Many organizations believe document management (DM) and records management (RM) require the same processes. However, there are key differences. A document management system is designed to facilitate functionality for living documents, which can be versioned. There are various states to a document such as draft, routing for approval, approved, and more. With the right DM system, you can review and approve documents and release them for digital use. On the other hand, you can retire a document. Therefore, it is outdated and is called a record or static entity.
A records management system manages outdated documents or records — sometimes they are also called non-living entities. They are stored and attributed. Based on retention policies, you can permanently destroy them. An RM and DM system needs end-users to search, retrieve, and view content. As you can see, there are foundational differences while also having some overlap.
Below is a list of differences to consider when expanding your RM and DM systems:
Document management will track the document process from creation to completion to ensure accountability and transparency. It may also automate tasks such as routing, approval, and quality assurance. The essential steps are described below, which include:
Creation: The initial version of a document is created from a blank template.

□ □ □ □ □

▸ PARTS OF THE EXERCISE:
- a) In the passage on document and records management, why does document management track a document from creation to completion?
- b) According to the passage on document and records management, what can be done with records based on retention policies?

□ □ □ □ □

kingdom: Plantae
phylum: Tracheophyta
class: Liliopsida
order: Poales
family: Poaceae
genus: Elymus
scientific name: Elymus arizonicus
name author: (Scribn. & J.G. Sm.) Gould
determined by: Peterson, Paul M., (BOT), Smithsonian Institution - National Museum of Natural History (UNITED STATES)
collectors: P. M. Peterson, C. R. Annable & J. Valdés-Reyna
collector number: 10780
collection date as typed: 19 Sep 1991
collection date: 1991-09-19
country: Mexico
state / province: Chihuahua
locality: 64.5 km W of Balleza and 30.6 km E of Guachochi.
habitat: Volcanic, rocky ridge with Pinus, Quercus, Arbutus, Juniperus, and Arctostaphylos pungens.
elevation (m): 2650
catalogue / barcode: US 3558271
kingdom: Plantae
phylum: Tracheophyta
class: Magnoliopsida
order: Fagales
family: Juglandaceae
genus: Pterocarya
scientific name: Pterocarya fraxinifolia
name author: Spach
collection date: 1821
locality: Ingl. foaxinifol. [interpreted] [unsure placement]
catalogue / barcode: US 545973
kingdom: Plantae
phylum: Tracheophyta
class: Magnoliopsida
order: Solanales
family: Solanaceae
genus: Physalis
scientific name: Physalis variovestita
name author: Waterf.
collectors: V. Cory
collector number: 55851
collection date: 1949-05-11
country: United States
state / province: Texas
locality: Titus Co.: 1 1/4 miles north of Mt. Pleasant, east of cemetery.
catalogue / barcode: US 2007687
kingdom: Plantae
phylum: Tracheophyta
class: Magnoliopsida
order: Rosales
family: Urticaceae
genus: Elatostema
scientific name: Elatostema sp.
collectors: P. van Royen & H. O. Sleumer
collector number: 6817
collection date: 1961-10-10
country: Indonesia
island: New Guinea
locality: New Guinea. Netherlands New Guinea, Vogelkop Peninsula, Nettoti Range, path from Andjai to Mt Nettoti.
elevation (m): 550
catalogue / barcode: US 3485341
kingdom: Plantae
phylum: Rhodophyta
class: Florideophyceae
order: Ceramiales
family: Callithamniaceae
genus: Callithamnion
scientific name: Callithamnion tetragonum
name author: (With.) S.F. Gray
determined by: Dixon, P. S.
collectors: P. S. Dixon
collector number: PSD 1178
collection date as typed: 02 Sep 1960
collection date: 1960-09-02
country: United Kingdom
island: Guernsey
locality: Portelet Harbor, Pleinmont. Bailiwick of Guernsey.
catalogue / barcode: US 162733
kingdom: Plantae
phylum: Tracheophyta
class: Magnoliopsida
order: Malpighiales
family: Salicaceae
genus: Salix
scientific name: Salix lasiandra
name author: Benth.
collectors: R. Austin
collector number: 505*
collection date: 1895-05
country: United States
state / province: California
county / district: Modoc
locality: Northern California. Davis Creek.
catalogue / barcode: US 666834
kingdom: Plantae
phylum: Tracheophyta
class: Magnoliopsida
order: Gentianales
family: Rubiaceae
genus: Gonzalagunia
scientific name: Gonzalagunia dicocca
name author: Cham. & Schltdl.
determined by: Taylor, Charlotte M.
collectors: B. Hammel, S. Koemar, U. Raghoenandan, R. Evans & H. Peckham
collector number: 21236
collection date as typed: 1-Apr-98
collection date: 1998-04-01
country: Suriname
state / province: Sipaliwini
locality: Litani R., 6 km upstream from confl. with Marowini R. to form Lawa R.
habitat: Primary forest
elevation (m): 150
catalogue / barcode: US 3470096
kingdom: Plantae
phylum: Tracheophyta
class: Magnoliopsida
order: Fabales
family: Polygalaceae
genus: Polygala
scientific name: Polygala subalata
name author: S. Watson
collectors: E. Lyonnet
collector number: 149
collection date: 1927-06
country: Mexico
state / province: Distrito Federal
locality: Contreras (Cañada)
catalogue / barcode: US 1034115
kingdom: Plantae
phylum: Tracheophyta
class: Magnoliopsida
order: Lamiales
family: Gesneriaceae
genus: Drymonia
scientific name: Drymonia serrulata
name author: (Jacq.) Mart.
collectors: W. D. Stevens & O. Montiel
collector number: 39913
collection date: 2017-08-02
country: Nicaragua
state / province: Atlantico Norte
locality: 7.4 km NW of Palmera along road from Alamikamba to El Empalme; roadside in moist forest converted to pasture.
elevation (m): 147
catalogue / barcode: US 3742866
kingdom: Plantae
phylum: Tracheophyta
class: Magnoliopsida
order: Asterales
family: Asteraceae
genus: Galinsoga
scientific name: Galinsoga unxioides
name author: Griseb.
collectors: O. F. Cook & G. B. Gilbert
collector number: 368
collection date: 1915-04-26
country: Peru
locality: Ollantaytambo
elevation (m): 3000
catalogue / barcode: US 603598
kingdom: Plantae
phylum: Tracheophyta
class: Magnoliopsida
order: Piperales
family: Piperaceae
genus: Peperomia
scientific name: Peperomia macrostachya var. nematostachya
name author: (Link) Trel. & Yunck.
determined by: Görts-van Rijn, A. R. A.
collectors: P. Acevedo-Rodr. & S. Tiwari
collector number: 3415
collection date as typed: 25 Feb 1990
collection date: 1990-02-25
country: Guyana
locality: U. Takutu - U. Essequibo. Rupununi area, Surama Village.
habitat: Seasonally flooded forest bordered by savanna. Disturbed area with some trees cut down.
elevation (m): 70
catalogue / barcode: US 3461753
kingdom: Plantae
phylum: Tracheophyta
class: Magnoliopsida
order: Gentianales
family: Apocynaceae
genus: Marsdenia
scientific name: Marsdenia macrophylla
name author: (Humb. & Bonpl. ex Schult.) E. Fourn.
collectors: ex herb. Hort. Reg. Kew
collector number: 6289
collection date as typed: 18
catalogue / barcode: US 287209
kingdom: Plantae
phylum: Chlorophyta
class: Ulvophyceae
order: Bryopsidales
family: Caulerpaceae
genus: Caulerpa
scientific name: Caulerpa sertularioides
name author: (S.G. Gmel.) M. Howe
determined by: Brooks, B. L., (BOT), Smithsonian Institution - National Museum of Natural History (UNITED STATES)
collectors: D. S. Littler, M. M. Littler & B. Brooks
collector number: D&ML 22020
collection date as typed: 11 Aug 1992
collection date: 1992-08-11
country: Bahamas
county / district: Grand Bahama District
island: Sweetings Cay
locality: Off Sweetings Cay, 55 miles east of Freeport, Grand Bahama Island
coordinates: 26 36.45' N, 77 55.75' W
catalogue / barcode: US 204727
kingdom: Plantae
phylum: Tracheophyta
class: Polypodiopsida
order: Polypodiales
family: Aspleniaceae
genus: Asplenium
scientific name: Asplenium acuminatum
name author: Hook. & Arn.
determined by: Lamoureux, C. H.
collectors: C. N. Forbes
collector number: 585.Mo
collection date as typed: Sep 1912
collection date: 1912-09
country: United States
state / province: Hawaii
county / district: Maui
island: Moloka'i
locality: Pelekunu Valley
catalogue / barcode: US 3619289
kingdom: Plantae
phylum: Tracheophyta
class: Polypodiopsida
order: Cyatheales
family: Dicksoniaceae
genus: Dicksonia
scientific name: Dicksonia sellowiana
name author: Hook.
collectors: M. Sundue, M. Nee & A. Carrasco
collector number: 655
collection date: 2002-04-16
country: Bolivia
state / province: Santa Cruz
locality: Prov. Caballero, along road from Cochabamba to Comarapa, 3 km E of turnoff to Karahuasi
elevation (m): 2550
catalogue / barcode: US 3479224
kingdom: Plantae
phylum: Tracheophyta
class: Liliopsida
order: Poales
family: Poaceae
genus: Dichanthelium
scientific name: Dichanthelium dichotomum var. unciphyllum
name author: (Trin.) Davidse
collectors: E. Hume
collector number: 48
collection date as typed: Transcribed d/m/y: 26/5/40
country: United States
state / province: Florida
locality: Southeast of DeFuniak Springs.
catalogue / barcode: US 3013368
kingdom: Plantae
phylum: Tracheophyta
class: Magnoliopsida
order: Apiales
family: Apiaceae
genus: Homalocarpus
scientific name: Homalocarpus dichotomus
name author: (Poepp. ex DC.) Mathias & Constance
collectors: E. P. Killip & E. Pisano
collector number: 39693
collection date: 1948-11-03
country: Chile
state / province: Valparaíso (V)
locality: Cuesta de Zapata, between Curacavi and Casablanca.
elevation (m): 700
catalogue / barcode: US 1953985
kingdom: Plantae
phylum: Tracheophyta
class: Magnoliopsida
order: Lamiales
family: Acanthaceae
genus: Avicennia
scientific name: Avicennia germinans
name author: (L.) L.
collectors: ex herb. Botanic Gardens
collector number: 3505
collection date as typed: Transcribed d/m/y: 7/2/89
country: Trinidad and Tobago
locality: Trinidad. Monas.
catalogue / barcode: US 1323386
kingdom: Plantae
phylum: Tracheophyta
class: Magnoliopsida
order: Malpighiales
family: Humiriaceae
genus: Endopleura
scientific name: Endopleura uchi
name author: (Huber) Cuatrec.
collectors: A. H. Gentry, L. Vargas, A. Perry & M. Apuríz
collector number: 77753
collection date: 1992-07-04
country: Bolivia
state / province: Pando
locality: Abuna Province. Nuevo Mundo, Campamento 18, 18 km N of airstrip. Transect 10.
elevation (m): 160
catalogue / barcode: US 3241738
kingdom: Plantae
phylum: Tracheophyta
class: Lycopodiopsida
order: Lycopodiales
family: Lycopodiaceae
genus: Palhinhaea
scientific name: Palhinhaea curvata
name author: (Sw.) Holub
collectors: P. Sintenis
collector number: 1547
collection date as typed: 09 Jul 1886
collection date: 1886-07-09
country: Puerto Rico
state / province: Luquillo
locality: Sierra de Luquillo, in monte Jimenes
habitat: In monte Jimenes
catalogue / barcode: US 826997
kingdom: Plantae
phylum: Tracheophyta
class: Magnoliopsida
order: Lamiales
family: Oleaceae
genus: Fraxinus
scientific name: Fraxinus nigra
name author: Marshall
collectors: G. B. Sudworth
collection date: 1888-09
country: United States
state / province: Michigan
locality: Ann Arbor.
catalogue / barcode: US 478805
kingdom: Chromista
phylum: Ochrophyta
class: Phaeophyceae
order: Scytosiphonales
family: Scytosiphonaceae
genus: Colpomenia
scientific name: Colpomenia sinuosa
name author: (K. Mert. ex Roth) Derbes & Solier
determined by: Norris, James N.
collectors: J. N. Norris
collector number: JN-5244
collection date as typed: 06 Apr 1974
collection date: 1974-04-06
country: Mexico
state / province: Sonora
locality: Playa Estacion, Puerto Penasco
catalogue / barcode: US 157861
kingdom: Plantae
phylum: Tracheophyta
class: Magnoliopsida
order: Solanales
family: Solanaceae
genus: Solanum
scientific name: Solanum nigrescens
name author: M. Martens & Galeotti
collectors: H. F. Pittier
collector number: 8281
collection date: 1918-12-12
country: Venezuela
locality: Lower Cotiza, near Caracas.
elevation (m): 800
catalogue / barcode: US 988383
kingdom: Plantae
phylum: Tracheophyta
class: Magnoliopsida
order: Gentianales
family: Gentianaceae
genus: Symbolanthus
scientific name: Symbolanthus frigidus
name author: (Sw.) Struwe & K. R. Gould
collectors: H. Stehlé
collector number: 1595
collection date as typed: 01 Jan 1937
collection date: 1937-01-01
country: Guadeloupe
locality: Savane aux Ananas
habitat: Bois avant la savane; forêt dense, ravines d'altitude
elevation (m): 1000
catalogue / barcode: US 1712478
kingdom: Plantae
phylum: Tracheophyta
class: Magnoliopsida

□ □ □ □ □

▸ WRITTEN ANSWERS:
- a) It tracks the document process from creation to completion to ensure accountability and transparency.

- b) They can be permanently destroyed.